- Tasks -
(1) According to the tunnel lighting article, which city had the only tunnel of that time to use low-pressure sodium lamps?
(2) Output the stretch of the tunnel lighting article from "To provide adequate" through "lighting is installed.", copied word for word.
(3) Pick up the tunnel lighting article after its final sentence and carry it forward.

By John Rogers
A fundamental safety requirement is for drivers to have adequate visibility when approaching the tunnel, at the moment of entry, within the tunnel and when exiting.
To provide adequate visibility, lighting systems are designed to overcome the “black hole” effect at the entry portal during daylight hours. Such lighting is energy intense, requiring up to three hundred kilowatts at each portal that must be adjusted downward as ambient daylight declines approaching nightfall or on overcast and rainy days. The process reverses at dawn.
As the driver enters the tunnel their eyes gradually adapt to the lower lighting level which can be progressively reduced until a lower constant lighting level can be applied in a long tunnel. This progressive lighting reduction for visual adaptation is a function of stopping distance and time so the design speed for the tunnel and the entry road gradient dictates the distance over which the portal boost lighting is installed.
At the exit, the eye adapts much faster to increasing daylight and boost lighting is provided for the driver to have adequate visibility in their rear-view mirrors.
Tunnel lighting innovations between the 1960s and 1990s
Construction of major tunnel works in Sydney commenced in the late 1960’s. The first, Sydney Domain Tunnel, was designed for illuminance conditions similar to methods applied to interior lighting. Mascot Tunnel followed soon after, also designed for illuminance. Both cut and cover tunnels employed the technology of the time: fluorescent lamps. In that era the only other electric lamp available was the high-pressure mercury vapour lamp. While this lamp emitted white light and provided much higher light output and power, it was totally unsuitable for tunnel lighting safety due to a fifteen minute restrike time in the event of losing a few cycles of power supply. While the low-pressure sodium (LPS) lamp was available, its monochromatic yellow colour was generally considered unsuitable and only one tunnel at the time, in Canberra, incorporated LPS.

- Supplied data -
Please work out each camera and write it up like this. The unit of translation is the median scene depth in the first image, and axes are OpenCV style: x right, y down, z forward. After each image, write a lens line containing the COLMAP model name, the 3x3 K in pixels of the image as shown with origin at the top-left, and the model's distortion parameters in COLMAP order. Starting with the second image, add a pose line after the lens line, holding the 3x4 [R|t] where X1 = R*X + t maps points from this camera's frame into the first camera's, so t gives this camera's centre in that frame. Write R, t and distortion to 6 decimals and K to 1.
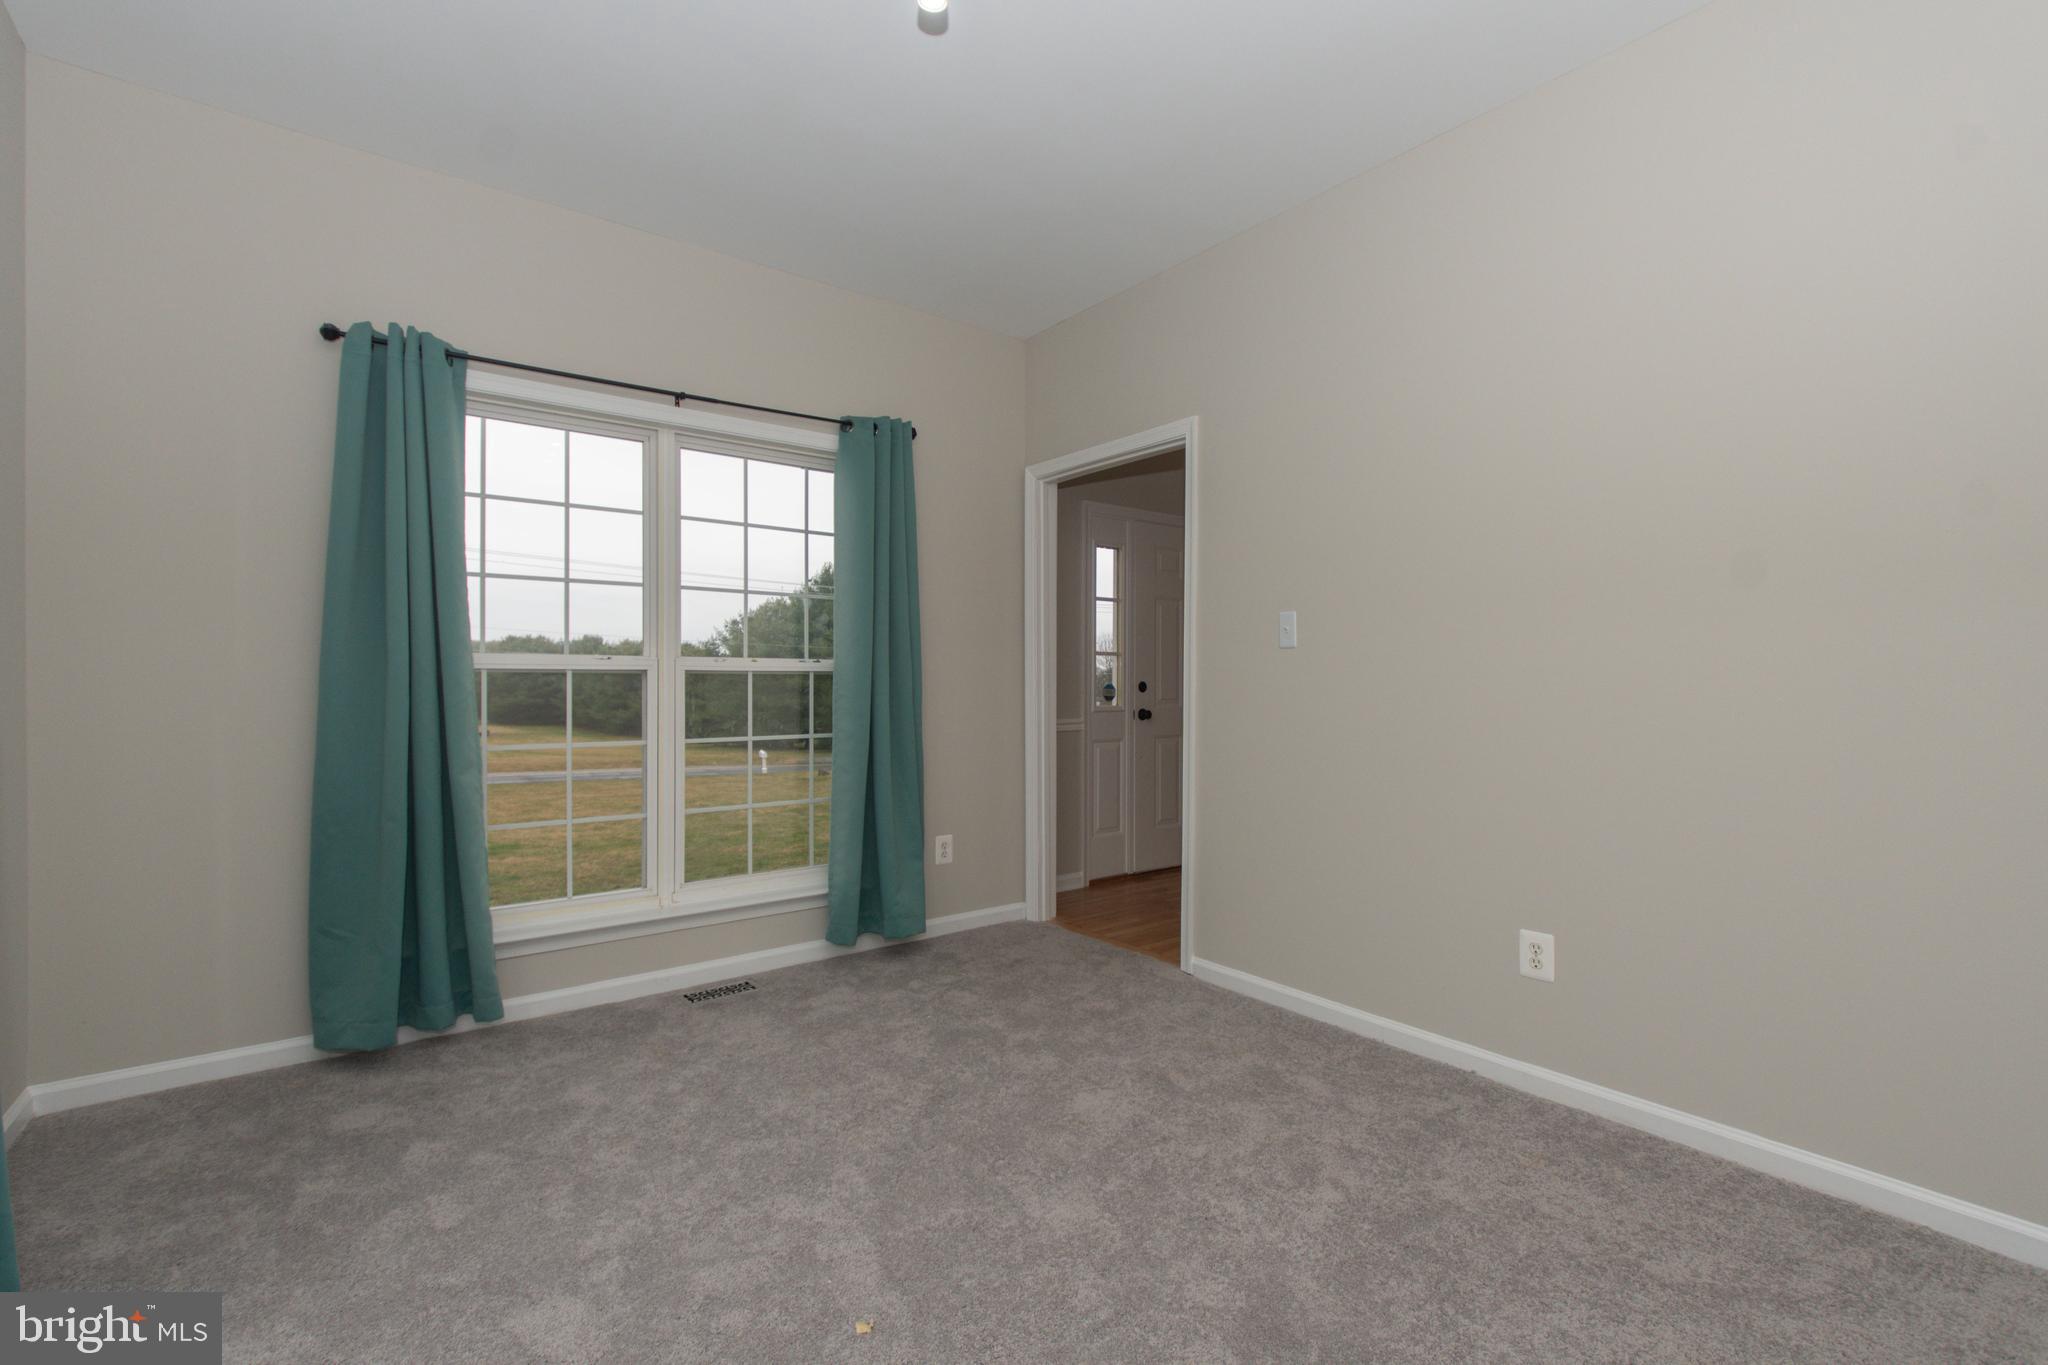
lens RADIAL K [[904.4, 0, 1023.7], [0, 904.4, 674.6], [0, 0, 1]] dist [0.003520, -0.001441]
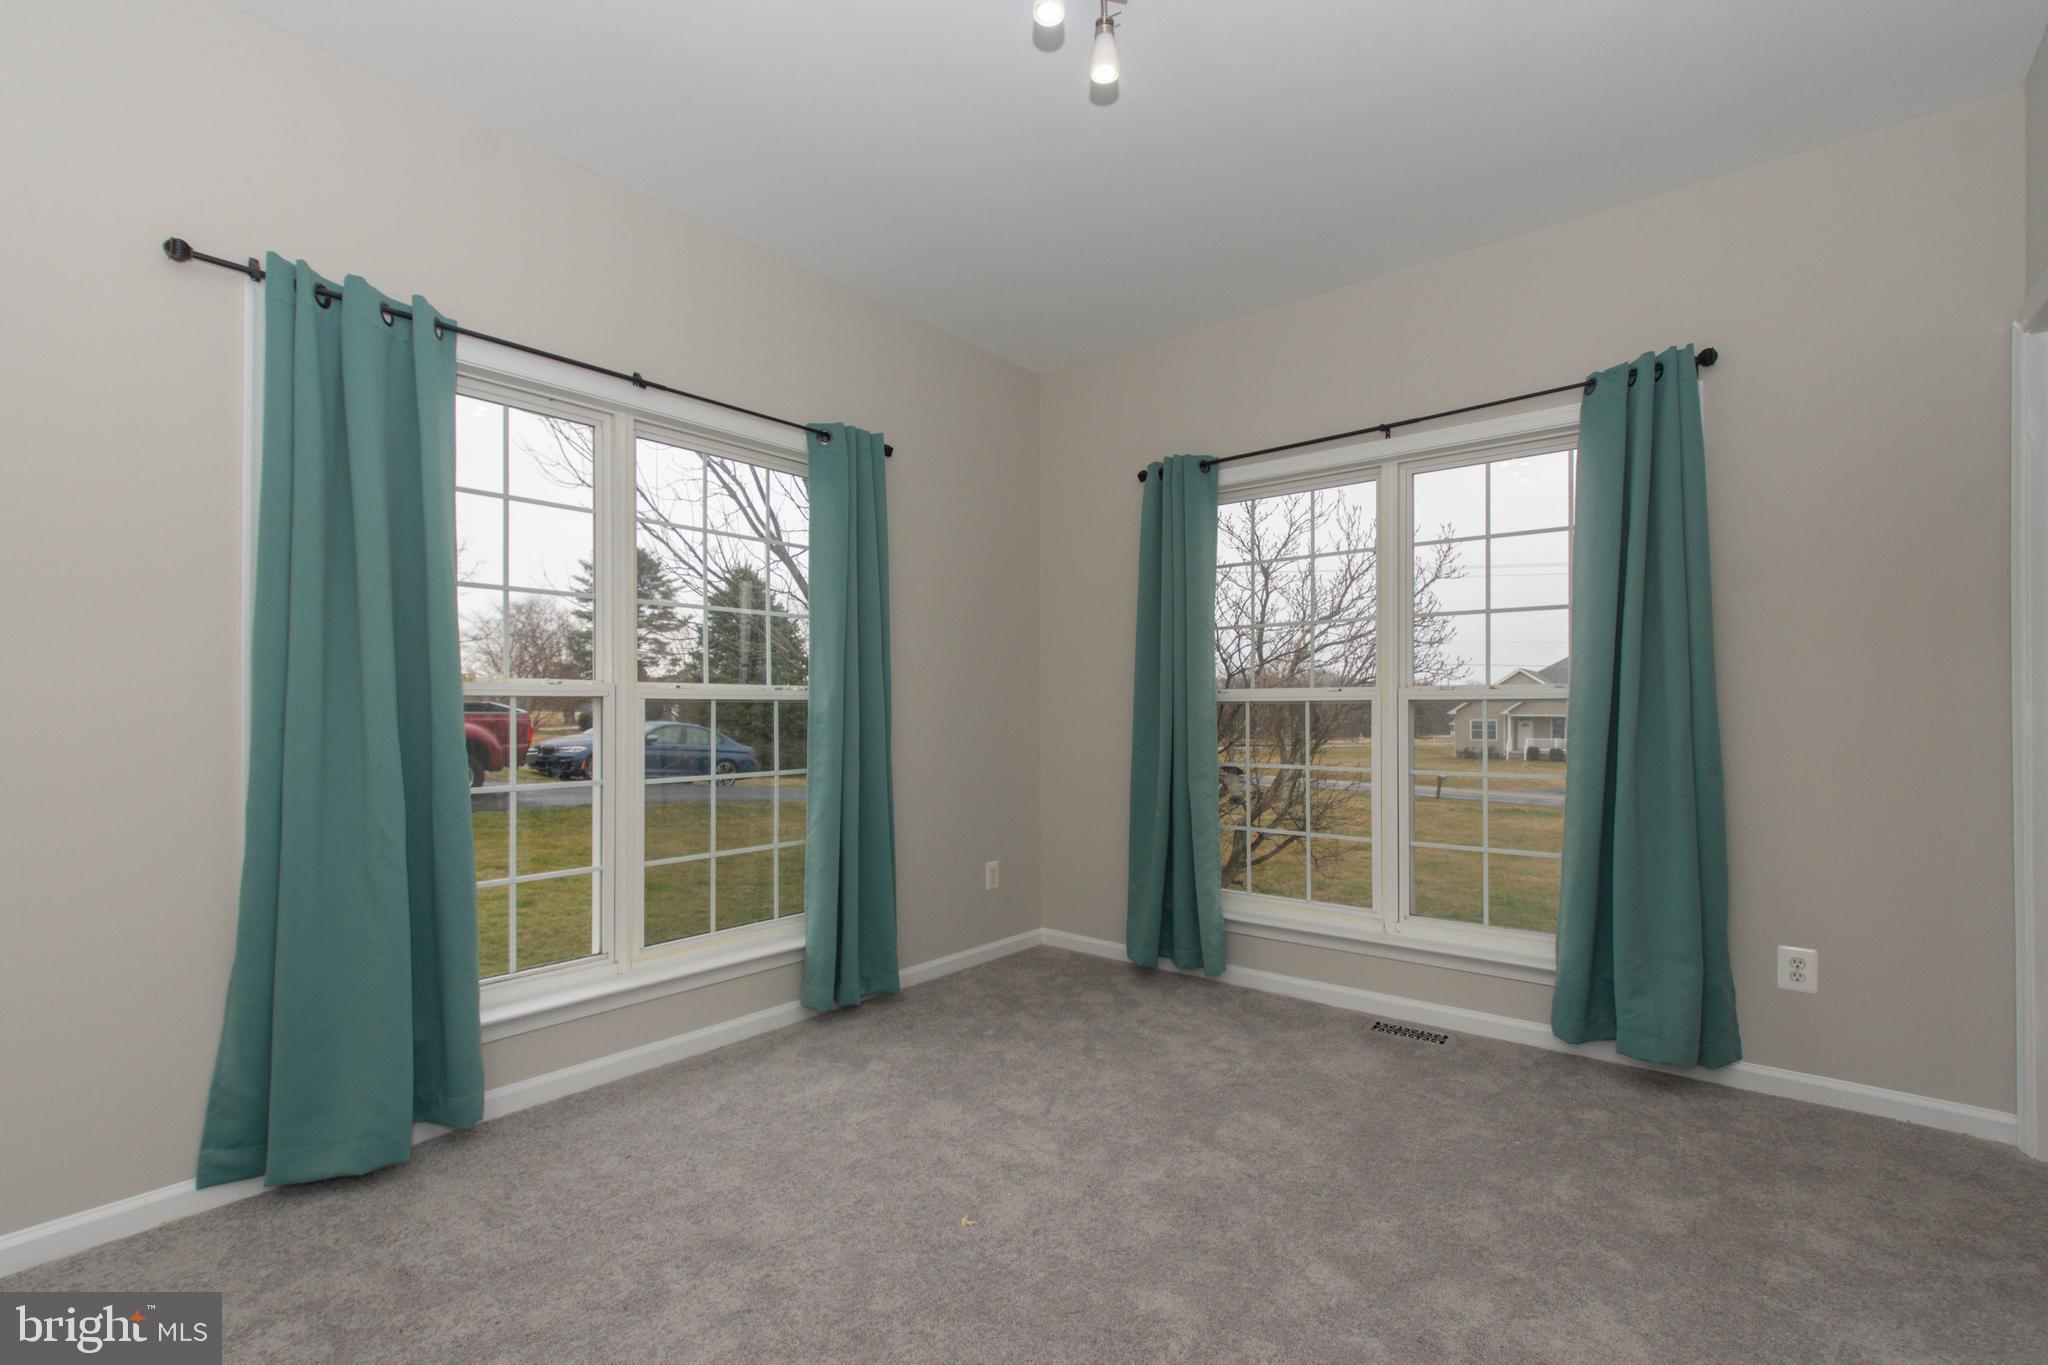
lens RADIAL K [[904.4, 0, 1025.6], [0, 904.4, 695.3], [0, 0, 1]] dist [0.003520, -0.001441]
pose [[0.240268, -0.015443, -0.970584, 0.494660], [0.008766, 0.999867, -0.013739, 0.000603], [0.970667, -0.005207, 0.240372, 0.364033]]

- Expected responses -
(1) Canberra

(2)
To provide adequate visibility, lighting systems are designed to overcome the “black hole” effect at the entry portal during daylight hours. Such lighting is energy intense, requiring up to three hundred kilowatts at each portal that must be adjusted downward as ambient daylight declines approaching nightfall or on overcast and rainy days. The process reverses at dawn.
As the driver enters the tunnel their eyes gradually adapt to the lower lighting level which can be progressively reduced until a lower constant lighting level can be applied in a long tunnel. This progressive lighting reduction for visual adaptation is a function of stopping distance and time so the design speed for the tunnel and the entry road gradient dictates the distance over which the portal boost lighting is installed.

(3)
By the time the cut and cover Kings Cross Tunnel was built in Sydney in the mid 1970’s, high pressure sodium lamps (HPS) were available as a mature technology. The original tunnel lighting, also designed on an illuminance basis by Department of Main Roads (DMR) NSW, was the first to incorporate high levels of boost lighting at the portals using HPS lamps supplemented by fluorescent lamps for the interior and night lighting systems. The tunnel lighting designer Lloyd Lott, Supervising Electrical Engineer with DMR NSW, employed an innovative lighting design method. In an Australian first, he incorporated international elements of tunnel lighting design including the importance of the brightness of the walls, and that entrance lighting needed to correspond to the varying levels of external daylight.
While the first attempt at an International Standard for Tunnel Lighting was published in 1973, considerable research in Europe and Japan recognised from practical experience that the recommendations, “did not give a satisfactory answer to all problems concerned with tunnel lighting.”
In 1990, the International Commission on Illumination (CIE) published the first comprehensive guide for tunnel lighting. This described the methodology for assessing the visual conditions on the approach to the tunnel as a basis for the quantitative design of the portal lighting; the extent of the transition lighting; as well as the interior, night-time and mains failure lighting. This guide adopted the concept of luminance-based design as opposed to previous illuminance-based practice. Luminance-based design recognises that the human eye sees objects through their intrinsic brightness rather than the amount of light falling on the surface.
A further important contribution of this guide was in the classification of tunnels and the requirements for lighting based on length, traffic mix, visibility of the exit, wall reflectance and traffic volume.
The techniques described in this guide were employed in the Sydney Harbour Tunnel (SHT). This opened in 1992 and was the first “very” long tunnel in Australia (which refers to a tunnel of sufficient length to permit a second interior zone where the lighting can be reduced to the equivalent of night time lighting). A luminance-based design, predicated on the portal surround luminance, quantified the levels of boost and basic lighting applied to both the road surface and tunnel walls. In another Australian first, photometric data for the HPS and fluorescent luminaires, together with reflectance data for all surfaces, were incorporated into a computer program to produce a compliant design that was later verified by measurement. As with all tunnels, competition for available space for services required comprehensive space proofing.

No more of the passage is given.